|
I generally like this film though it left much to be desired in the realm of real science fiction. The Time Traveler's Wife is more of a romance film than it is is a true science fiction flick, but it was done well. Still, I have to throw this one into the "chick flick" trunk. To do otherwise, would be be to dish it a Joker in our Nerd World category. I am not feeling bloody enough to do that today. Plus, Brad Pitt produced this quixotic mush film. He of Inglorious Basterds and Fight Club fame, gets a little leeway with saccharine cinema.
The Time Traveler's Wife is an adaption of a novel published in 2003 by Audrey Niffenegger. It is a love story about a man with a genetic disorder that causes him to time travel quite unpredictably. Directed by Robert Schwentke, the film stars Eric Bana as Henry DeTamble, a Chicago librarian who ups and travels time for reasons never fully explained. His wife, Clare DeTamble (Rachel McAdams) is an artist, who must cope with her husbands random absences and dust-ups in time. Hey, at least he doesn't have a drinking problem.
As the film opens a kid (the young Henry DeTamble) is riding along in a car that is about to take a header from an oncoming truck. Suddenly, he disappears and leaves the scene completely (though this was the last trip for mom). He travels in time and somehow lives. He now is remanded to traveling back to certain points of time relating to this event. Oftentimes, he is naked because he can't travel with his clothes. This is convenient from the ladies perspective and I suppose a thinly veiled effort at some sort of rules of time travel governance.

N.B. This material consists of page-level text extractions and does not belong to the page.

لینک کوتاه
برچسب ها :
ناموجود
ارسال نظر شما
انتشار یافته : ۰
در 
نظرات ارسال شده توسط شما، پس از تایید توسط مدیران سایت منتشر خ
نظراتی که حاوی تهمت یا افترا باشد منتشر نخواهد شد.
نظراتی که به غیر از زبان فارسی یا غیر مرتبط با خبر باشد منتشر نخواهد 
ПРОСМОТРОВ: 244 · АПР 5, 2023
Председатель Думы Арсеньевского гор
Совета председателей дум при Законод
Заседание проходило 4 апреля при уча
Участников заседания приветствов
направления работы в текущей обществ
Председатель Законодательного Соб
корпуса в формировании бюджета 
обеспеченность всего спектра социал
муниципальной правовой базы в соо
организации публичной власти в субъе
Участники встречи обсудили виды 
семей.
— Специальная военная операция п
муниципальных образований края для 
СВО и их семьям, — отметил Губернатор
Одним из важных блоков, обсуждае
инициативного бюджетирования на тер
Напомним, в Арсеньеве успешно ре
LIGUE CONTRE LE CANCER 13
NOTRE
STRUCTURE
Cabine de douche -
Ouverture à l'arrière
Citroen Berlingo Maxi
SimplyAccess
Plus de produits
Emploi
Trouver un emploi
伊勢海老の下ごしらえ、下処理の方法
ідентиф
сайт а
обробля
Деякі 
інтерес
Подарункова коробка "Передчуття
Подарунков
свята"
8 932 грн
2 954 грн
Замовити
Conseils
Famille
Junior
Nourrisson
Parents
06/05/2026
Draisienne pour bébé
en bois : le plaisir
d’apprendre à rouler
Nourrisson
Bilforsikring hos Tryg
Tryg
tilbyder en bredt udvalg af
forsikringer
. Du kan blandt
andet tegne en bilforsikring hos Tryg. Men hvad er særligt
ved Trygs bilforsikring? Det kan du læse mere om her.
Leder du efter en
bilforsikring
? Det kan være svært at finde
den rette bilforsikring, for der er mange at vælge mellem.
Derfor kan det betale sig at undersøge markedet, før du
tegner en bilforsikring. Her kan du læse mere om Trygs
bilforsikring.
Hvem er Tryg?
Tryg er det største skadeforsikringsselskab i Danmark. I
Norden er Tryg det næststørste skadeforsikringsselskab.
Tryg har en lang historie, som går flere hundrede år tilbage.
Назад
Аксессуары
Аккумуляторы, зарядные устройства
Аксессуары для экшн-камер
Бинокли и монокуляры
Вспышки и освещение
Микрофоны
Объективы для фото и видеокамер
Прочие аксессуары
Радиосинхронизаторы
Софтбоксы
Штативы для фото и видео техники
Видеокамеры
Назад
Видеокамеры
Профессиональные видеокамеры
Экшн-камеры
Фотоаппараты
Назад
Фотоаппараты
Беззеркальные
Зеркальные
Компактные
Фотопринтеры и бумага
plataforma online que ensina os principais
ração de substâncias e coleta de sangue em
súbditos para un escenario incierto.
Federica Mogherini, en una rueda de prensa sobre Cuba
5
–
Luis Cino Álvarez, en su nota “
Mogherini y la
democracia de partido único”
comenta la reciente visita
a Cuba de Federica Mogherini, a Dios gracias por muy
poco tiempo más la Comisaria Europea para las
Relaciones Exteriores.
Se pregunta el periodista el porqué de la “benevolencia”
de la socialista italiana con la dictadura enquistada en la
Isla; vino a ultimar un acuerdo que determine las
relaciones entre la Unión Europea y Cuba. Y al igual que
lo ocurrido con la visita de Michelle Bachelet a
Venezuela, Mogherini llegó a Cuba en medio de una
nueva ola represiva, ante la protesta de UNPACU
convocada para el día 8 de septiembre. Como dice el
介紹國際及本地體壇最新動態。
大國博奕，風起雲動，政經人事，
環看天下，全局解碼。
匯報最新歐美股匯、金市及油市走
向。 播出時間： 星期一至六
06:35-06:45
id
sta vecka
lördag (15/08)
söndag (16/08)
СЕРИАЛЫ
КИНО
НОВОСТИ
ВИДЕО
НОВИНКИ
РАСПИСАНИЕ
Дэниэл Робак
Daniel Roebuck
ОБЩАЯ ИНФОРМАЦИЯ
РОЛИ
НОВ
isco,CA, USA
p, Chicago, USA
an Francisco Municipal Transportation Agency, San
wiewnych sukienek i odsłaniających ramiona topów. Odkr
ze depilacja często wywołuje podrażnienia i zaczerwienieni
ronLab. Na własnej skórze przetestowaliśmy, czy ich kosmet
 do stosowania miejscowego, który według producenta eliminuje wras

Me, I like my time traveler to be in strapped into a kick ass machine that possibly can shoot missiles and dispense beer. I don't need to see the Time Traveler's rear end. I want to know more how time travel works. Were the hell is this film's "Flex Capacitor"?
The movie makers walked a fine line here. This movie could have easily teetered on the brink of silliness. Okay, it did do that. Nothing was explained about this ludicrous random time warp this dude found himself constantly beholden to. From my guy's perspective, I am not that much interested in the Time Traveler's Wife insofar as she is hot. I am not even sure this title is a truthful one because it is more about the Time Traveler and not really told from the wife's perspective at all. I wonder if the book is more true to what the wife must have experienced. In the movie at least, most scenes are from the Time Traveler's POV into other events. You would think that—given the title—nearly all the action would be from the POV of the Time Traveler's Wife. The more honest title for the film at least would simply have been The Time Traveler or The Accidental Time Traveler.
I am convinced that if you slap on "Wife" to any sort of occupation you now have a paint-by-numbers best seller format or at the very least a formula to derive a riveting movie title that automatically captures the female demographic. Let's take my theory a step further into madness and do so in a way to bring in both the broads and the dudes that crave action. In that respect, who wouldn't want to see the following films:
- The Avatar's Wife
- The Hurt Locker Wives
- Raiders of the Lost Ark and their Wives
- Star Wars Revenge of the Sith and their Wives
- Goodfellas and their Wives
- The Godfather's Wife (now that one actually sounds good).
- The Boondock Saints and their Wives
- The Wrestler's Wife
- The Inglorious Basterd's Wife
While we are on contrivances, I think if you include "Wives" or "Wife" in any title then you are surely indicating what we are about to witness is a chick flick. On that term, The Time Traveler's Wife scores well as far as chick flicks go. I think your "wife" will like this flick. It has good looking people, they are stylish and rich, yet very gentle and tender. The cinematography is pleasing and relaxing. Unfortunately, this is a guy's movie review site and we judge such efforts from the testosterone prism of what it is in it for us. Most guys will gravitate toward the time travel aspects of the film. Unfortunately, from a science fiction perspective - this movie really falls way short.
The scenes I looked forward too never really materialized. I thought that when our time traveler was going to find the obligatory scientist who would help unravel the mysteries of time travel, that this surely interesting guy would have all sorts of cool theories about time travel. Perchance, maybe we were going to meet Doc from Back To the Future. Instead, we got a very boring geneticist who simply noted that The Time Traveler had an epileptic seizure before he traveled. You just got the sense that time travel and erectile dysfunction were on equal footing with this healer. This doctor seemed more interested in getting back to work, maybe publishing papers and frolicking in bizarre world of academia.
One intriguing angle I thought could have made this film more interesting. What if our time traveler guy was more like a ghost? After all, he sort of was haunting time in a sense. In fact, he should have died from what the movie showed us at the beginning. I am not subtracting anything for not exploring that possibility, but that would be sort of a different plot twist. This may have taken it from a competent date movie to something higher.
Overall, a watchable film if it is the "wife's turn" to pick the movie. The most a real man can expect out of this film is that they better half is primed for a kiss. Let us call this flick a "Kiss Primer." Time to move on.